◆ Exercise objective ◆
Please set out every line of text in the entries below as a numbered list, skipping blank lines and leaving out the pictures.
===== Supplied data =====
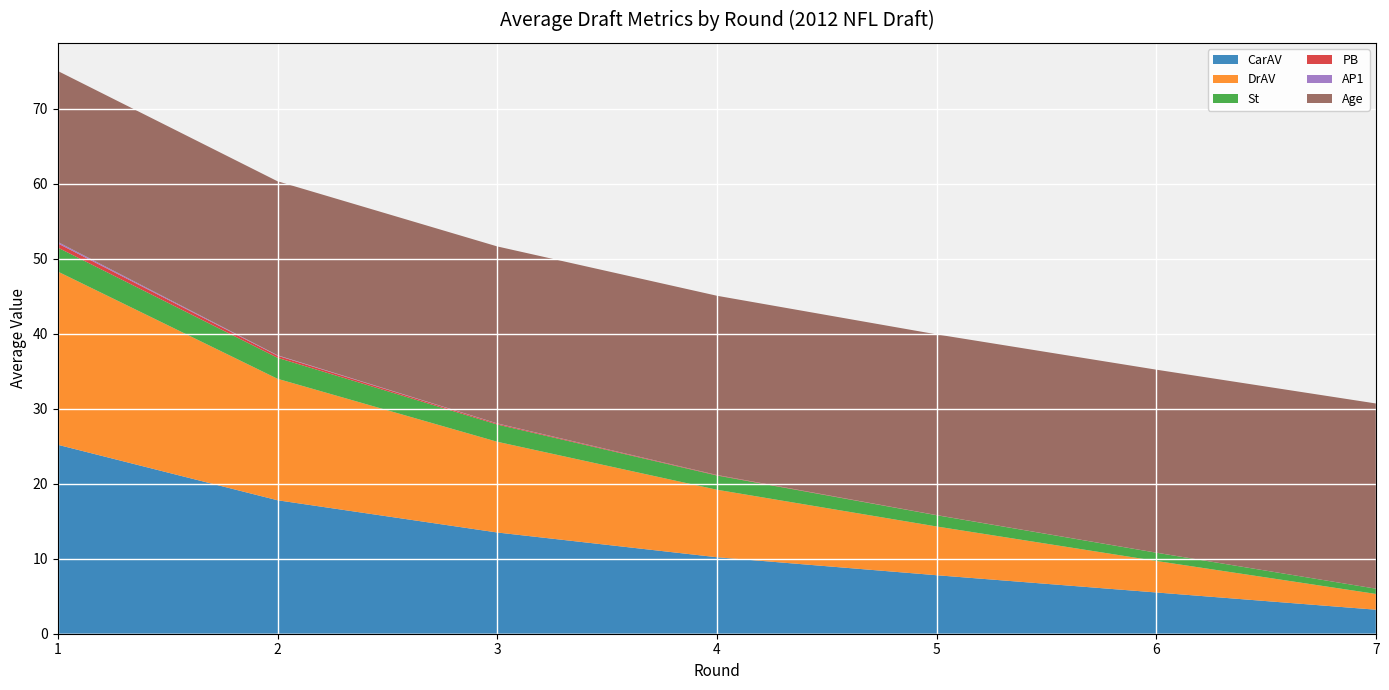

At which label does CarAV reach its minimum?

7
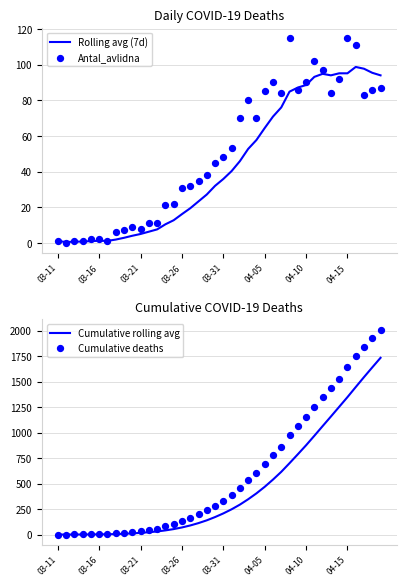

What are all the series names shown in the legend?

Rolling avg (7d), Antal_avlidna, Cumulative rolling avg, Cumulative deaths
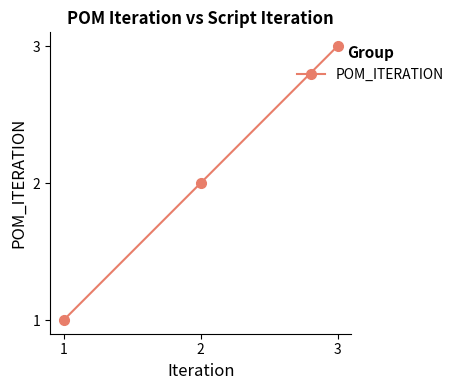

How many lines are shown in the chart?

1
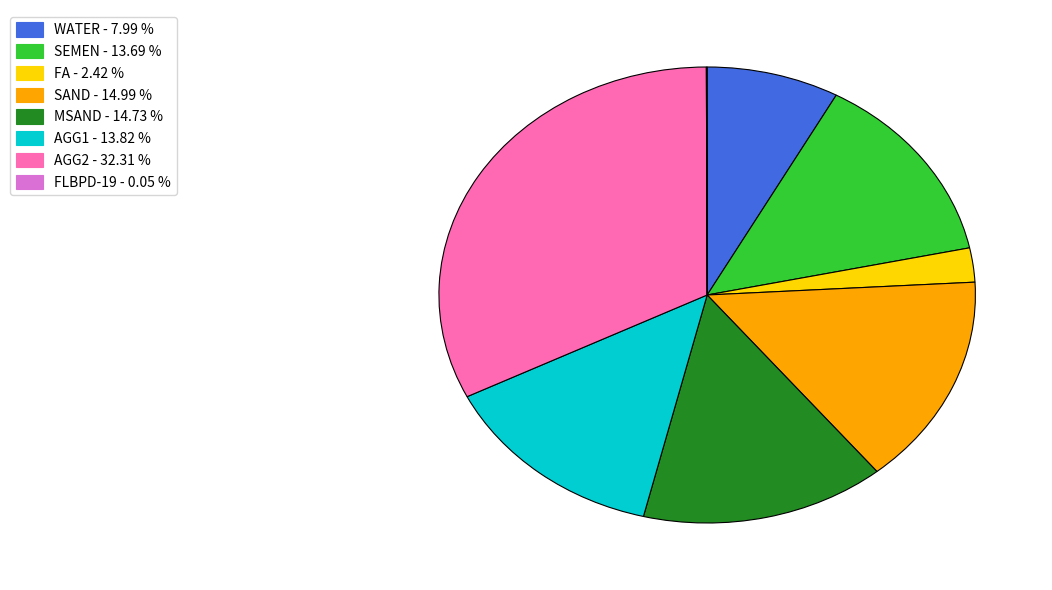

Which category has the biggest portion of the pie?

AGG2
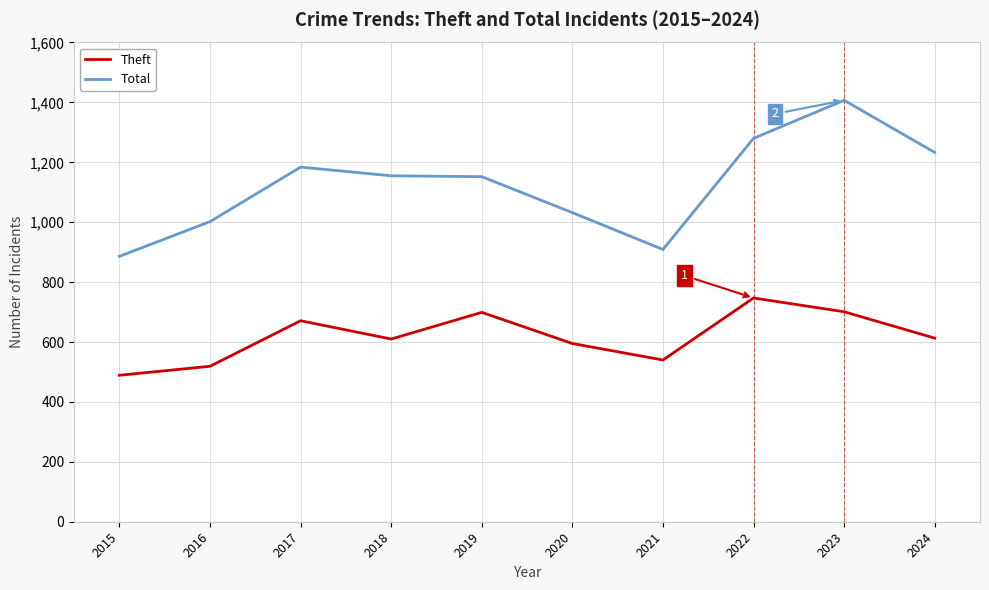

Between 2021 and 2022, which series saw the biggest shift?

Total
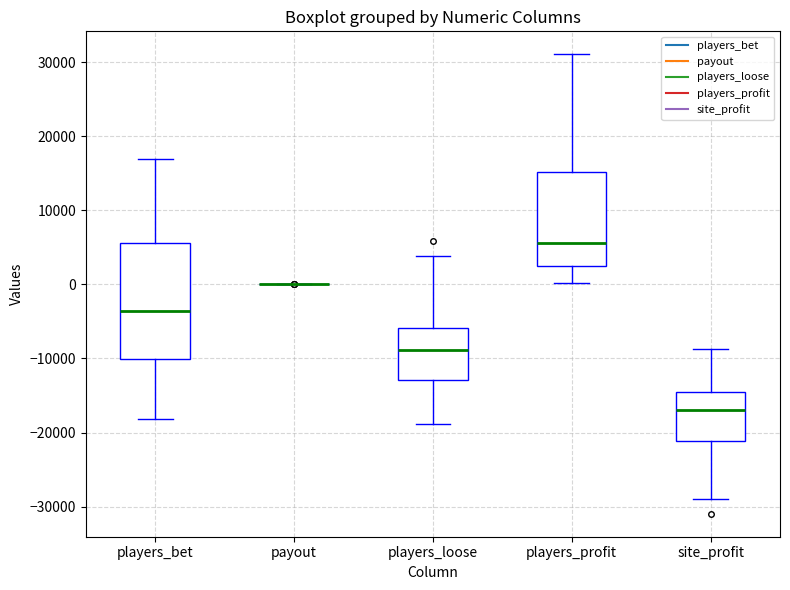

Reading left to right, transcribe this box plot: for each box, give where its median line is, the range the box spans, and where its two whiskers end, as read against the y-axis. The values are not printed on the chart, so give them approximately, as read against the axis.

players_bet: median -4000, box -10000 to 6000, whiskers -18000 to 17000
payout: box collapsed to a line at 0, whiskers 0 to 0
players_loose: median -9000, box -13000 to -6000, whiskers -19000 to 4000
players_profit: median 6000, box 2000 to 15000, whiskers 0 to 31000
site_profit: median -17000, box -21000 to -14000, whiskers -29000 to -9000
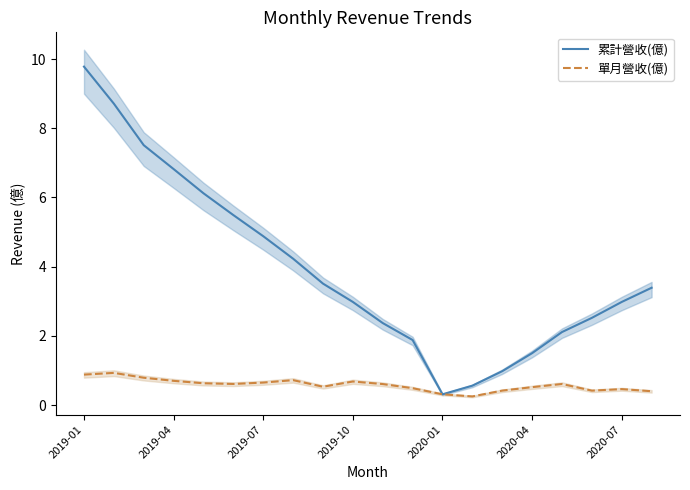

What is the lowest value of the 累計營收(億) series?

0.3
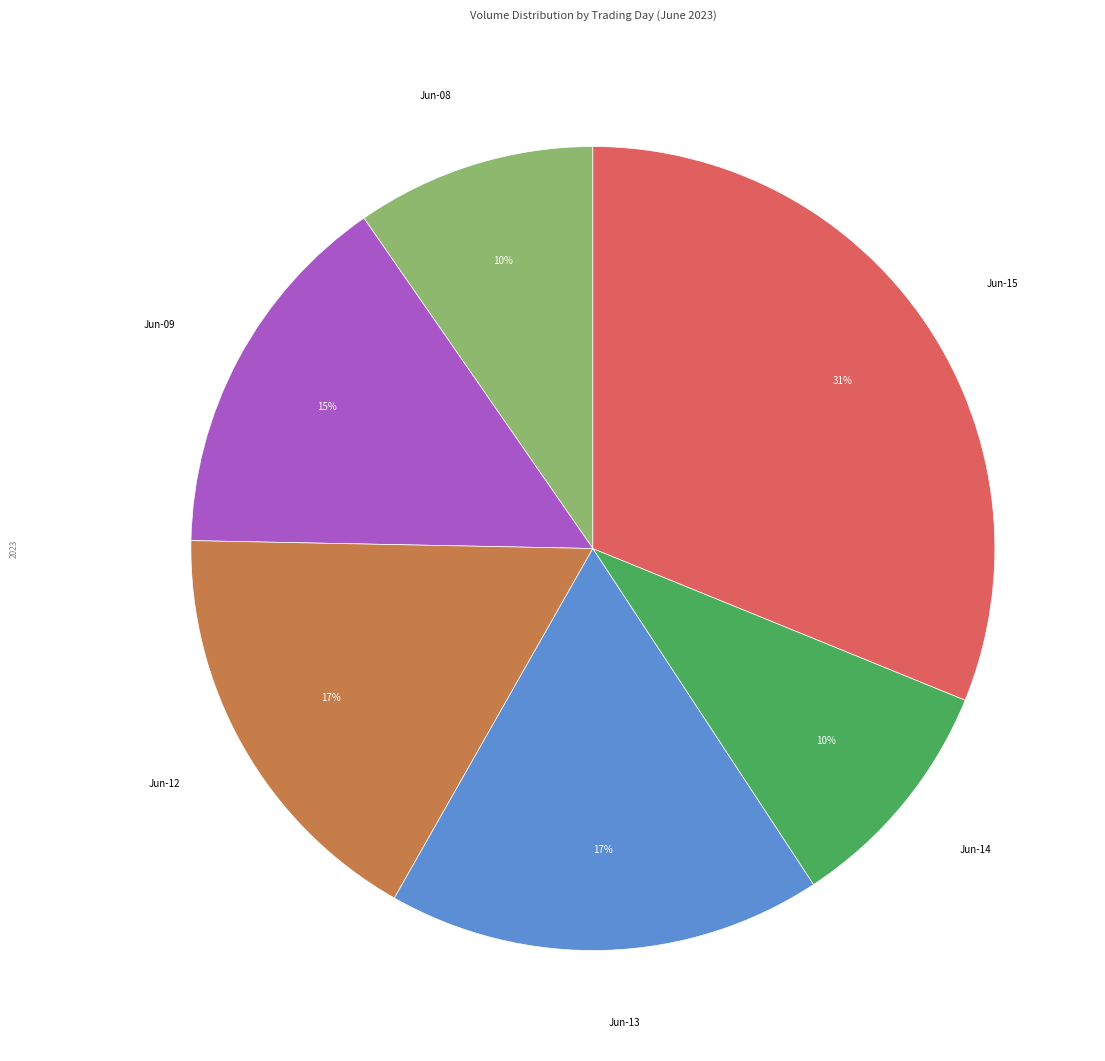

How many segments does this pie chart have?

6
=====
◆ Worked solution ◆
1. At which label does CarAV reach its minimum?
2. 7
3. What are all the series names shown in the legend?
4. Rolling avg (7d), Antal_avlidna, Cumulative rolling avg, Cumulative deaths
5. How many lines are shown in the chart?
6. 1
7. Which category has the biggest portion of the pie?
8. AGG2
9. Between 2021 and 2022, which series saw the biggest shift?
10. Total
11. Reading left to right, transcribe this box plot: for each box, give where its median line is, the range the box spans, and where its two whiskers end, as read against the y-axis. The values are not printed on the chart, so give them approximately, as read against the axis.
12. players_bet: median -4000, box -10000 to 6000, whiskers -18000 to 17000
13. payout: box collapsed to a line at 0, whiskers 0 to 0
14. players_loose: median -9000, box -13000 to -6000, whiskers -19000 to 4000
15. players_profit: median 6000, box 2000 to 15000, whiskers 0 to 31000
16. site_profit: median -17000, box -21000 to -14000, whiskers -29000 to -9000
17. What is the lowest value of the 累計營收(億) series?
18. 0.3
19. How many segments does this pie chart have?
20. 6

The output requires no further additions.